I do NOT understand or subscribe to this rationale in any way!  I am the mother of two small boys, and feel that one of the greatest disservices I could possibly do them would be to withhold from them the knowledge, experience, and growth that comes from failure and disappointment.  Those things are as much a part of life as success is, perhaps more than.  I completely understand how difficult it is to sit and watch your child be sad and disappointed.  I know all too well how much we as parents, as adults in society in general, want to give the youth all the backing and support and encouragement in the world.  But doing so while shielding them from life's realities is just wrong. 

You know what happens when you shield them from reality?  They become inept at dealing with things appropriately.  They have no sense of consequences.  Just like not having to deal with a game loss, or having to look over a paper they did poorly and understand the magnitude of a miniscule scholastic failure. Flash forward you have a couple of teenage boys who think they should be able to say "I'm sorry" and erase a vile and horrible crime.  They think they should be able to blame it on the bad decision of drinking and behaving badly. This is WRONG.  And, as much as I blame the kids for doing something despicable and life changing for the actual victim, I also blame the parents of society today that feel like those kids (who were charged as minors,  mind you, which was a kindness I don't necessarily they deserved) should have been pardoned for their crime. 

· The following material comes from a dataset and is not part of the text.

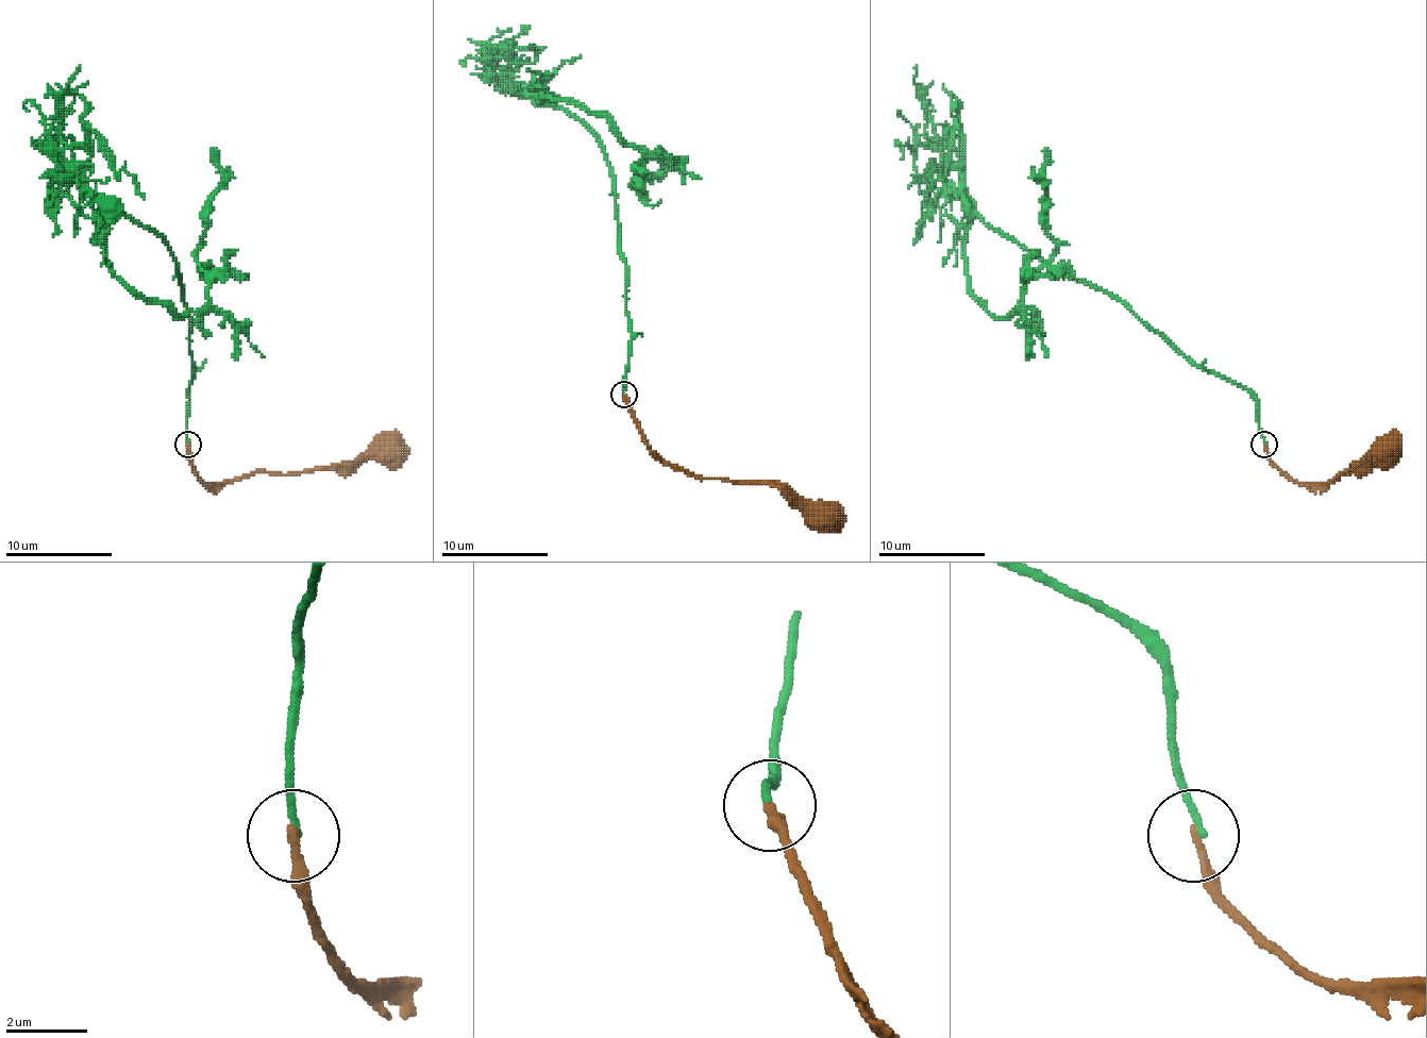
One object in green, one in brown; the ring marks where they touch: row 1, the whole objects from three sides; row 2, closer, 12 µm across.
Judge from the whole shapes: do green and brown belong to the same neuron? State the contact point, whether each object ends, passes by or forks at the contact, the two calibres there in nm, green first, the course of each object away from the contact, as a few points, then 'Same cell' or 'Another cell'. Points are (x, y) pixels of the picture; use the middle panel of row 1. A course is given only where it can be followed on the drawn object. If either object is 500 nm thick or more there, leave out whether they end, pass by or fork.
Place: (624, 395). At the ring green ends. At the ring brown ends. Thickness 160 nm (green) against 200 nm. Course of green: (623, 395), (632, 322), (613, 167), (542, 96), (599, 112), (644, 154), (634, 186), (648, 179). Course of brown: (623, 395), (639, 424), (644, 444), (666, 462), (703, 478), (781, 486), (821, 526), (842, 526). Another cell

They got exactly what they deserved.  The committed a crime, they are the criminals, and shame on the media who has decided to treat them like anything less. This goes hand in hand with the way society treats children to far too great an extent in my mind.  Actions have consequences. Period.  Whether good or bad, there are always consequences.  If people would hold children accountable for some of those consequences I firmly believe that atrocities like the ones those boys committed would be fewer because they would already have the concept of actions and consequences ingrained within them.